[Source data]
· · ·
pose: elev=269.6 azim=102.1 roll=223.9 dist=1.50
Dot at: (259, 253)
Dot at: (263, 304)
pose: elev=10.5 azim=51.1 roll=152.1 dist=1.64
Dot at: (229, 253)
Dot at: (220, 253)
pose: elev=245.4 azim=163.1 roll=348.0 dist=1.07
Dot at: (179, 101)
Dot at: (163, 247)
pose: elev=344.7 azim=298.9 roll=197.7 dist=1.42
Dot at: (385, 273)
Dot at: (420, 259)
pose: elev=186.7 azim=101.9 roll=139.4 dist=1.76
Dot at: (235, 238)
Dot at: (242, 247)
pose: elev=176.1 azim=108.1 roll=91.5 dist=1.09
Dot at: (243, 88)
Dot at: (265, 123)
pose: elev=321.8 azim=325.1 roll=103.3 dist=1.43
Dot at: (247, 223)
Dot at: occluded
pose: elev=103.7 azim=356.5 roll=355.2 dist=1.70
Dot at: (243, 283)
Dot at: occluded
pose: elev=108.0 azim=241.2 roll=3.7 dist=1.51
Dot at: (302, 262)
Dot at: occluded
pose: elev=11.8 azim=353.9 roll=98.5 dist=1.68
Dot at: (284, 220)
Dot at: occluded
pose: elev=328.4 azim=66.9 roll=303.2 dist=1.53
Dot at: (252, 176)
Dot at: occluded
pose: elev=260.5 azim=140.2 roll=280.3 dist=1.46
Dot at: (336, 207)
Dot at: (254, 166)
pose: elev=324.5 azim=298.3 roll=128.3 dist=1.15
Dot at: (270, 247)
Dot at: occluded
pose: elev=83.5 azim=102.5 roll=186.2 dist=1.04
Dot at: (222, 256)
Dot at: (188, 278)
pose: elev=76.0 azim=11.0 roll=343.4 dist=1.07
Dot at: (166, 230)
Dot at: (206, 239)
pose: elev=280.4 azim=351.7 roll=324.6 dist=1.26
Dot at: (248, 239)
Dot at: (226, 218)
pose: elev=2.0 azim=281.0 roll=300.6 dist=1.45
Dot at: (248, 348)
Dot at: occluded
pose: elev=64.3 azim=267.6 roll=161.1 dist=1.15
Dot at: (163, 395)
· · ·
» **What to do**:
Rewrite the lines from the start of the source data through the line containing "Dot at: (242, 247)", changing every "dist" to "distance" and leaving everything else as it is.

» **Result below**:
pose: elev=269.6 azim=102.1 roll=223.9 distance=1.50
Dot at: (259, 253)
Dot at: (263, 304)
pose: elev=10.5 azim=51.1 roll=152.1 distance=1.64
Dot at: (229, 253)
Dot at: (220, 253)
pose: elev=245.4 azim=163.1 roll=348.0 distance=1.07
Dot at: (179, 101)
Dot at: (163, 247)
pose: elev=344.7 azim=298.9 roll=197.7 distance=1.42
Dot at: (385, 273)
Dot at: (420, 259)
pose: elev=186.7 azim=101.9 roll=139.4 distance=1.76
Dot at: (235, 238)
Dot at: (242, 247)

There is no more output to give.